Nog een Duitse analyse uit de ERAE (Zie vorige blog): zijn er cluster-effecten in de biologische landbouw? Je ziet dat sommige regio's veel meer biologische bedrijven hebben dan andere regio's. De vraag is hoe dat komt: het kan zijn dat de grondsoort of andere fysieke omstandigheden zich ertoe leent. Of dat er een afzetmarkt in de buurt is.
Maar het kan ook zijn dat er positieve externe effecten zijn, bijvoorbeeld omdat een perceel er qua opbrengsten baat bij heeft als het perceel van de buurman ook biologisch is (het omgekeerde, dat het makkelijk is als de buurman wel spuit zou natuurlijk ook kunnen). Of dat de ene boer qua kennis leert van de andere buurman die ook bio doet. Of ziet dat er geld verdiend wordt of dat het sociologisch gezien acceptabel is. En er kunnen common pool arrangementen zijn: meer kennis bij afnemers of bij loonwerkers of een gezamenlijke afzet via een cooperatie of boerenmarkt.
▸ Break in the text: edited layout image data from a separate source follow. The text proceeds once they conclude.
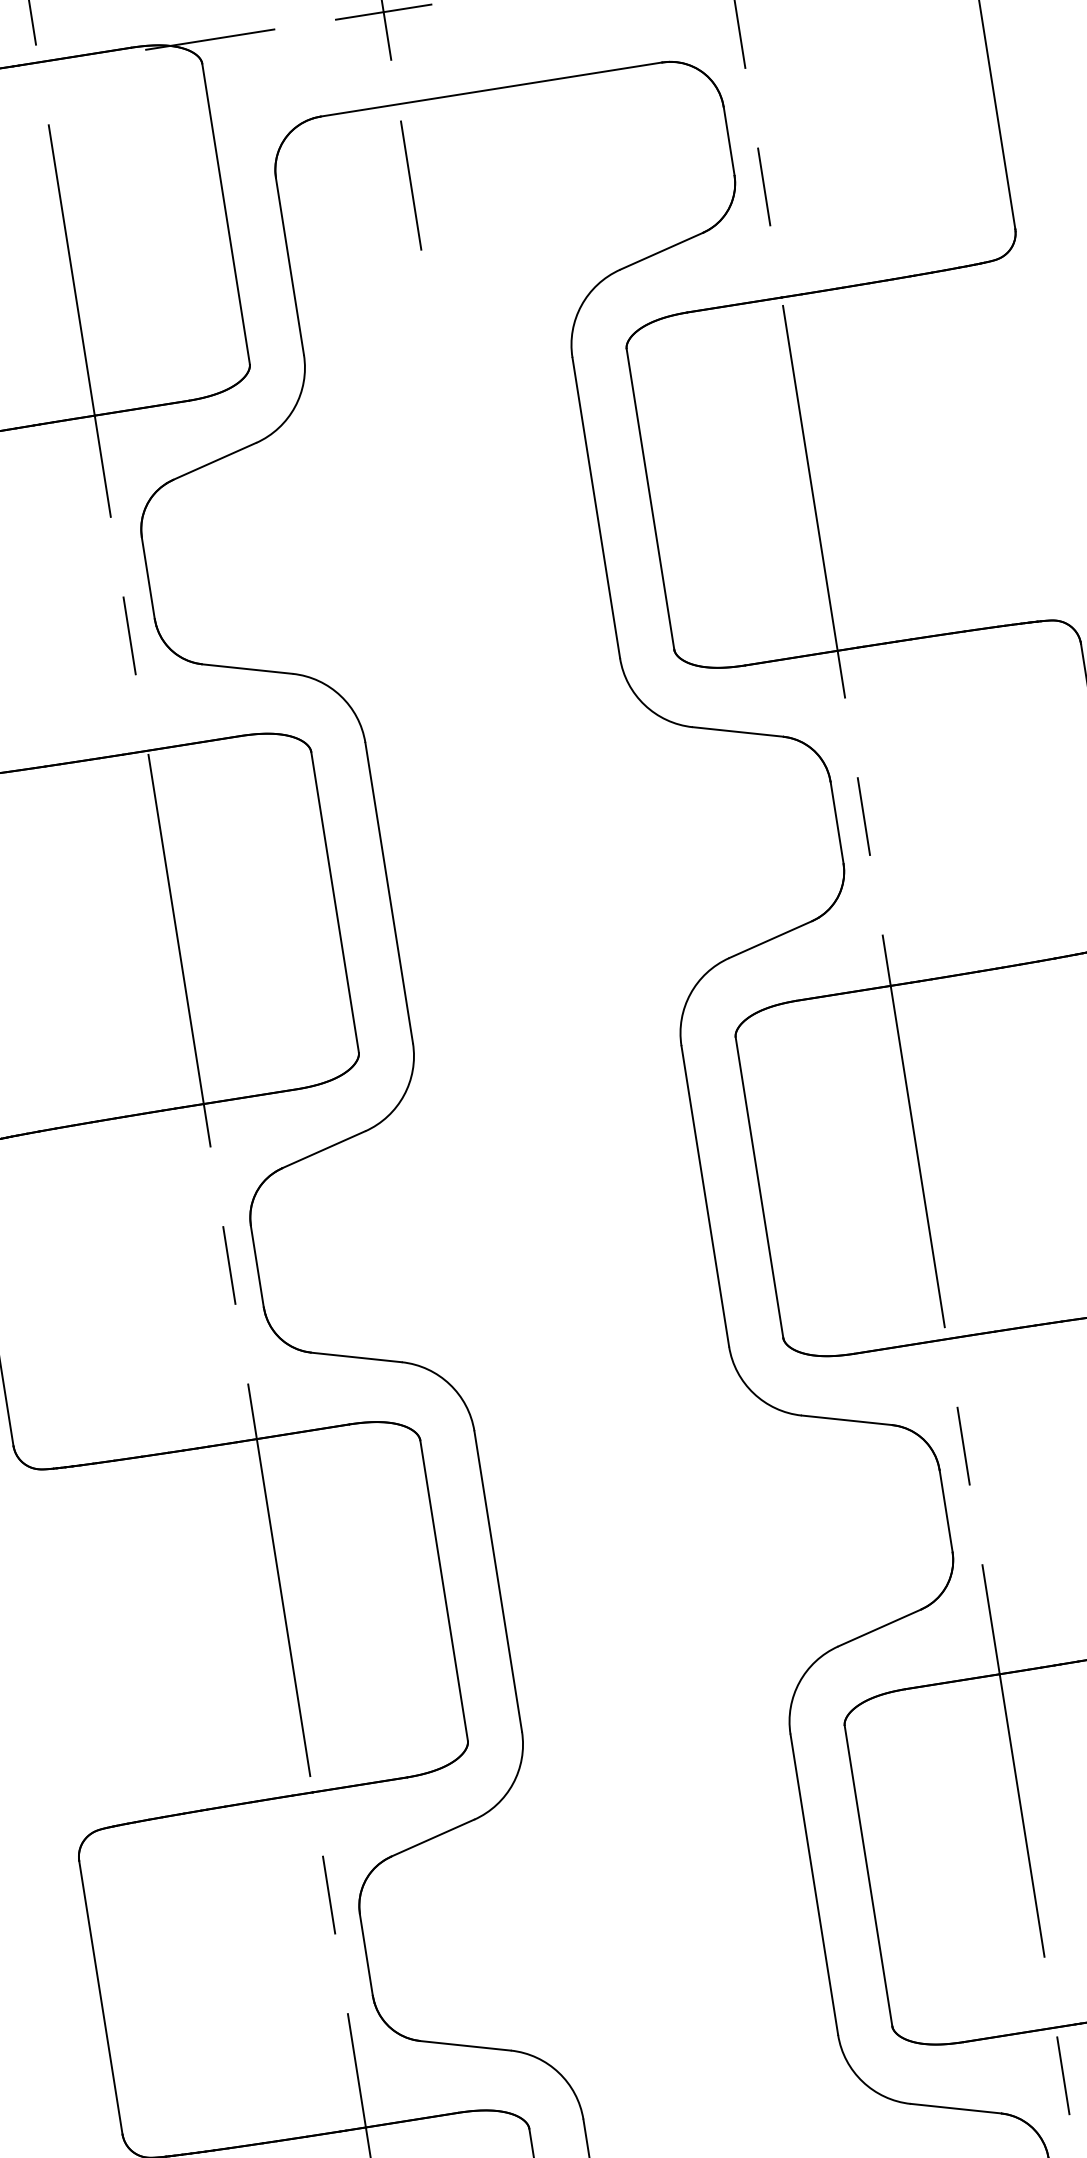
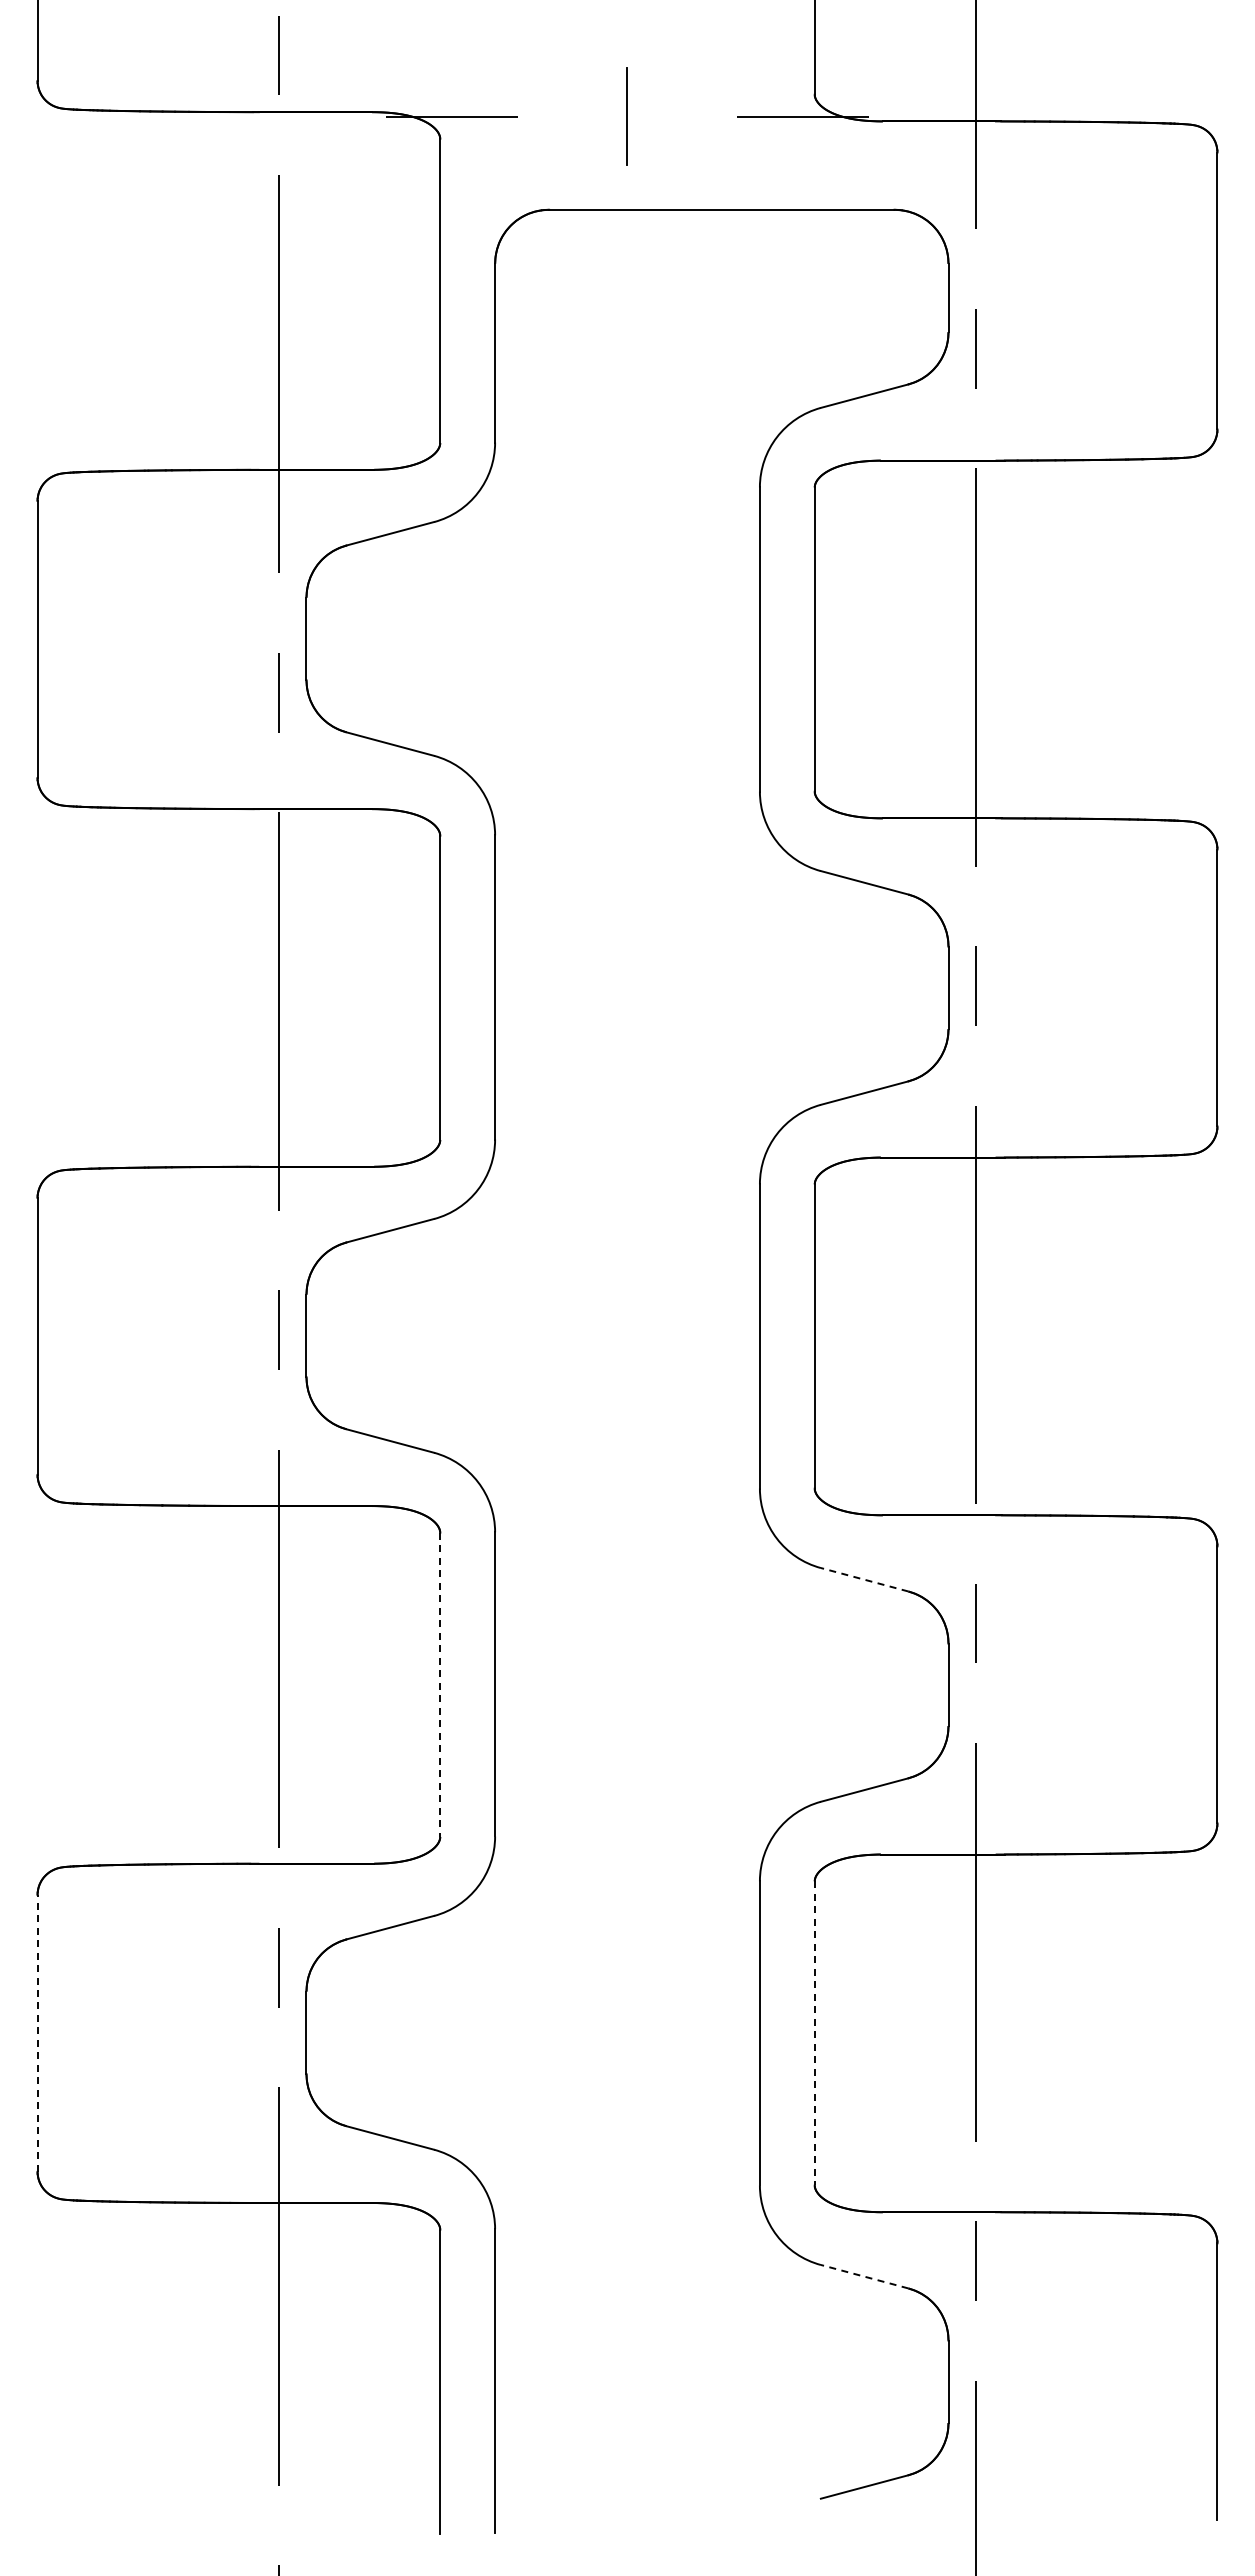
line: (383, 12) -> (627, 116), removed
line: (410, 185) -> (626, 291), removed
line: (846, 1420) -> (864, 1579), solid -> dashed
line: (444, 1591) -> (440, 1685), solid -> dashed
line: (868, 1876) -> (814, 2033), solid -> dashed
line: (100, 1996) -> (37, 2032), solid -> dashed
line: (955, 2108) -> (864, 2276), solid -> dashed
Ik bespaar je de ingewikkelde analyse, maar een groep Duitse onderzoekers heeft aangetoond dat er in Duitsland clustering is, en dat daar tal van (bovengenoemde) factoren een rol bij speelt, inclusief externe effecten. Dat lijkt allemaal heel logisch, maar bewijs het maar eens. Hun beleidsaanbeveling: richt je bij eventuele bevordering van biologische landbouw dus vooral op regio's waar het al succesvol is. (maar misschien is daar stimulering niet meer nodig ?)
Eva Schmidtner et al: Spatial distribution of organic farming in Germany. ERAE 2012 - 4.